COLUMBIA, S.C. — In recent weeks, there has been some question about the organizational structure of the Columbia Housing Authority (CHA) and how it operates in relation to the City of Columbia.
WLTX's Deep Dive team took a closer look into the Authority's organization and how it operates.
First, the Columbia City Council appoints commissioners to the Columbia Housing Authority Board.
This week, the board had seven commissioners before two of them resigned on Wednesday.
The CHA board expanded from five to seven members in 1976, according to Board bylaws.
Columbia leaders, including Mayor Steve Benjamin and City Manager Teresa Wilson, have said repeatedly that besides appointing commissioners, the city has no oversight.
"The Columbia Housing Authority maintains its own affairs, its own employees, has its own legal counsel. The City of Columbia and the Columbia Housing Authority are two separate and distinct legal entities," Mayor Benjamin said at a press conference this week.

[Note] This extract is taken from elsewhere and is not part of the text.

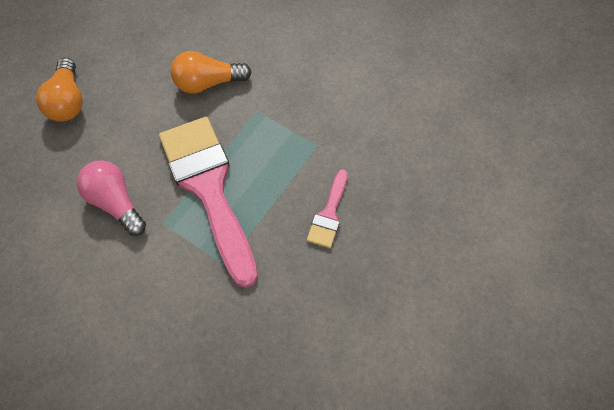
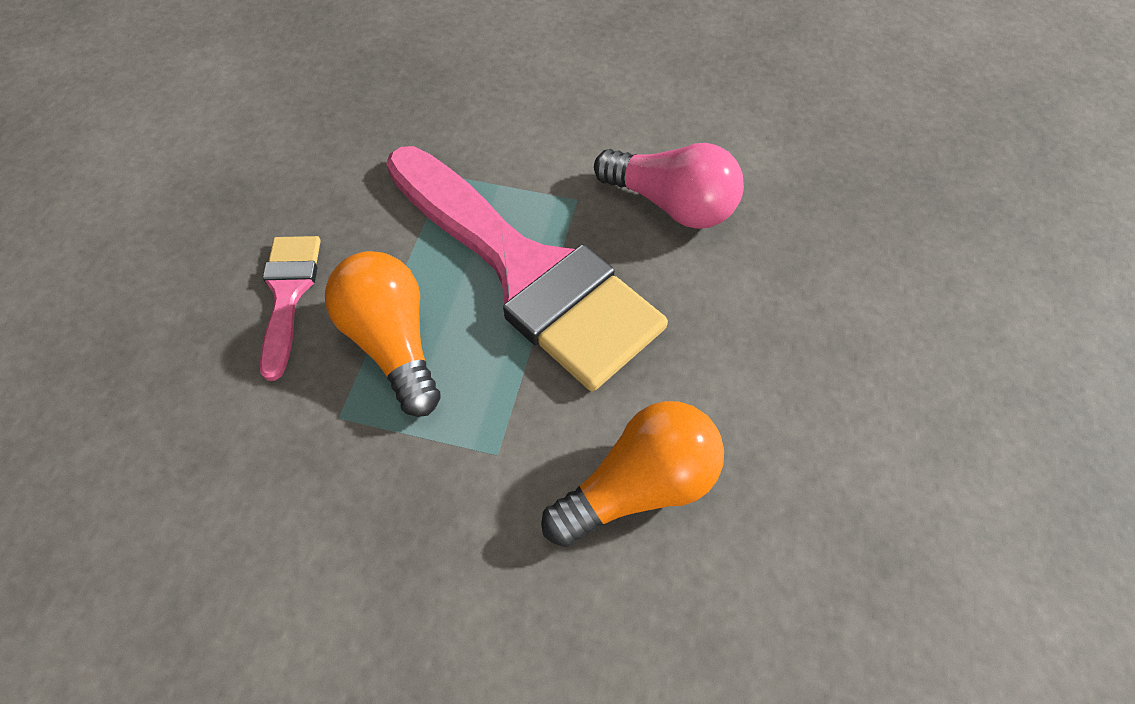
camera: 160 degrees right, 5 degrees down
(68, 101) = (897, 343): orange light bulb -> orange light bulb (393, 343)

"The Columbia Housing Authority is not governed by the City of Columbia," added Wilson.
Commissioners are appointed for five year terms.
The commissioners responsibilities include governance, policy, large projects, and other financial oversight, according to the bylaws and current commissioners.
The commissioners also have the power to hire an executive director. The current executive director is Gilbert Walker.
The executive director is, "Charged with the management of the housing projects of the Authority," the bylaws read.
"My job has been governance to understand the very complex legal requirements of federal funding, grants, what we're supposed to do when we encounter requests for many different things. But, it hasn't been the daily operations. That's a very distinctly different category and it's what our executive director and his staff are charged with," said now-resigned Commissioner Jennifer Rubin.
The board and executive director are required to meet regularly on the third Thursday of every month, according to the bylaws.
Like it says in the bylaws, Commissioner Rubin and Housing Authority attorney Bob Coble say Walker and his staff are responsible for day-to-day administrative tasks and management of the CHA's properties.
"Commissioners hire the executive director, but they don't manage the day-to-day affairs, they cannot tell employees what to do," said Coble.
"The executive director works for the Board of Commissioners," Coble added.
City leaders have said their oversight ends with appointments. Adding that besides occasionally contributing funds and partnering on projects, they no longer have control over CHA governance.
"Once commissioners are appointed, the City has no oversight of the Housing Authority, its board or its executive director," said Mayor Benjamin this week.
However, the CHA Board's own bylaws say that's not the case.
"For inefficiency, neglect of duty, or misconduct in office a commissioner of an authority may be removed by the council," the bylaws state.
The statute says commissioners must be given 10-days notice of charges before a hearing takes place.
The U.S. Department of Housing and Urban Development provides funding and federal policy, but does not appear to have any direct oversight besides local property inspections.
Lastly, the state of South Carolina also provides occasional funding. But, several state representatives have told WLTX in recent weeks they have no direct oversight of the CHA.
However, sources tell WLTX that Richland County senator Darrell Jackson is considering legislation that would allow city governments across the state, including Columbia's Mayor Steve Benjamin, to take over local housing authorities through a, so-far, unspecified process.
No such legislation has been filed at this time, according to the State House database.